Mysterious charges could be popping up in your phone billPosted: Updated:
SURPRISE, Ariz., - Sarah Mulleneaux first noticed a suspicious charge on her AT&T cell phone bill last month.
“Had no problems with them up until the point where I found the $9.99 charge on my bill that I never signed up for,” Sarah said.
The charges were from a company not associated with AT&T are listed on the bill under mobile purchases and downloads.
“It was called Too Lazy Text alerts and so I researched it,” she said. “Basically they're a text service that sends you alerts like horoscopes or whatever you signed up for.”
Problem is, Sarah says she never signed up for the service and never received any text.
After looking back at old bills, she realized she had been charged $10 a month for at least a year.
“I was surprised and I was mad too because after I found out who they were I went back 12 months worth of bills and found that charge.
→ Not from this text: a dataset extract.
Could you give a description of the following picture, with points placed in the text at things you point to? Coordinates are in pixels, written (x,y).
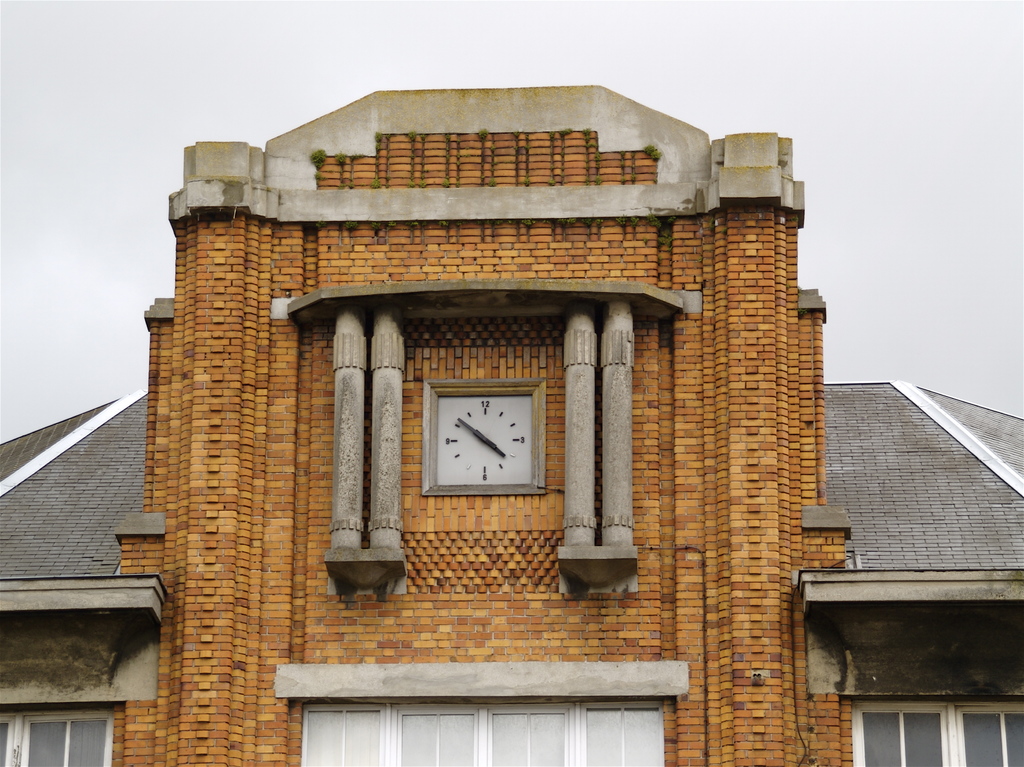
This looks like a building (398,616) with the windows (513,755) and pillars (345,500). I can see a wall clock (508,450), which is attached to the building wall (523,375). This is a roof (89,511). Here is the sky (809,88).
I just couldn't believe they're charging me each month,” Sarah said.
Adding unauthorized charges to your phone bill is a practice called cramming, and according to Felicia Thompson with the Better Business Bureau, it's a problem with countless victims.
“Unfortunately, third party billers can bill to your phone bill,” Thompson said.
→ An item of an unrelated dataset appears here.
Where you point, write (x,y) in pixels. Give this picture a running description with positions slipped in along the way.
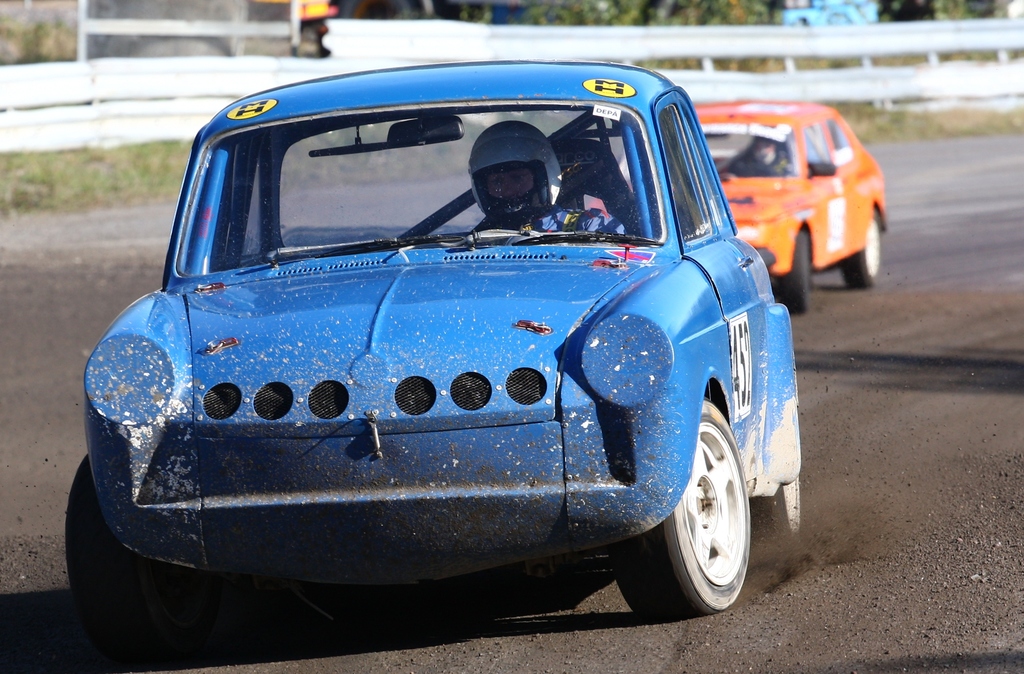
In this image there are cars (657,285) on a road (969,327), in the background (851,73) it is blurred.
The Federal Trade Commission received thousands of cramming complaints last year.
The Arizona Attorney General's office tells 3 On Your Side it's also looking into several complaints involving cramming.
Thompson says companies who cram often advertise a "free" service when there's actually a subscription fee for it.
“Some of the programs that you might be signing up for inadvertently sign you up for monthly billing cycles. So, anything from ringtones, to anything you can download online so, we're warning people,” Thompson said.
After spending hours trying to get the text service canceled and her money back, Sarah says AT&T finally refunded her about $40.
She's also added a purchase blocker to her account.
“Because that's the only way to stop it from happening because a purchase blocker blocks any purchases and you have to put a code in order to purchase something,” Sarah said.
Sarah says she never thought to check for a charge she didn't authorize and now scours her bill for the fees and says you should too.
“Go through your online bill if you have online billing just go through it, comb through it all the way until you make sure you know there's no charges,” she said.
The day after 3 On Your Side aired this report, AT&T agreed to credit $200 to Sarah's account.